A patient with a history of chemotherapy presents with a fever and fatigue. What is the priority nursing intervention?

A. Perform a complete blood count
B. Administer prescribed antipyretics
C. Isolate the patient and implement infection control measures
D. Encourage oral fluid intake
Show Answer & Rationale

Correct Answer: C

Isolating the patient and implementing infection control measures is the priority to prevent the spread of potential infection, especially in an immunocompromised patient.

Frequently Asked Questions

What is Risk for Infection in nursing?

Risk for Infection in nursing is a diagnosis indicating an increased susceptibility to infections due to compromised body defenses, often related to immune disorders.

What are the priority nursing interventions for Risk for Infection?
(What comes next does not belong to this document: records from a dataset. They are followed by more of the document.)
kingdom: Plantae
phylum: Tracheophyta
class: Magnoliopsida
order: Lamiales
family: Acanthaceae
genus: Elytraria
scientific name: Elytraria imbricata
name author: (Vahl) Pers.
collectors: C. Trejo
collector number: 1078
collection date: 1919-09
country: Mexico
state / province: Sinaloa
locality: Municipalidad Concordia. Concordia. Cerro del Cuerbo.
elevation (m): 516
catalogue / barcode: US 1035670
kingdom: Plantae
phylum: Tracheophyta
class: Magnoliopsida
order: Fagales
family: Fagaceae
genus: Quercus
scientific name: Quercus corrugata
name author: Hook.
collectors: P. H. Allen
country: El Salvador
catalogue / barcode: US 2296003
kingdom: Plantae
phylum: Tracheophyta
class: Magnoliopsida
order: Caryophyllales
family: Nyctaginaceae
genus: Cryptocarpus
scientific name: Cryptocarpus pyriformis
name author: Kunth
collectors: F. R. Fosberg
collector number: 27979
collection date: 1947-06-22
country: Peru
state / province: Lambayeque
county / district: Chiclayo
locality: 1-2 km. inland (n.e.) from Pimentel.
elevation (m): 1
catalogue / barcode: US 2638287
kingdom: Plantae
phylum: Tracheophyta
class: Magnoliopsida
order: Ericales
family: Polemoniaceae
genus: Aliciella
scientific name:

Priority interventions include maintaining strict hand hygiene, monitoring for signs of infection, educating the patient and family, and administering antibiotics as prescribed.

How does Risk for Infection appear on the NCLEX?

It appears as questions on infection control measures, prioritizing care for at-risk patients, and recognizing signs of infection in immunocompromised individuals.

What assessment findings indicate Risk for Infection?

Findings include reports of fatigue, fever, elevated WBC count, redness or swelling at entry sites, and laboratory evidence of a weakened immune response.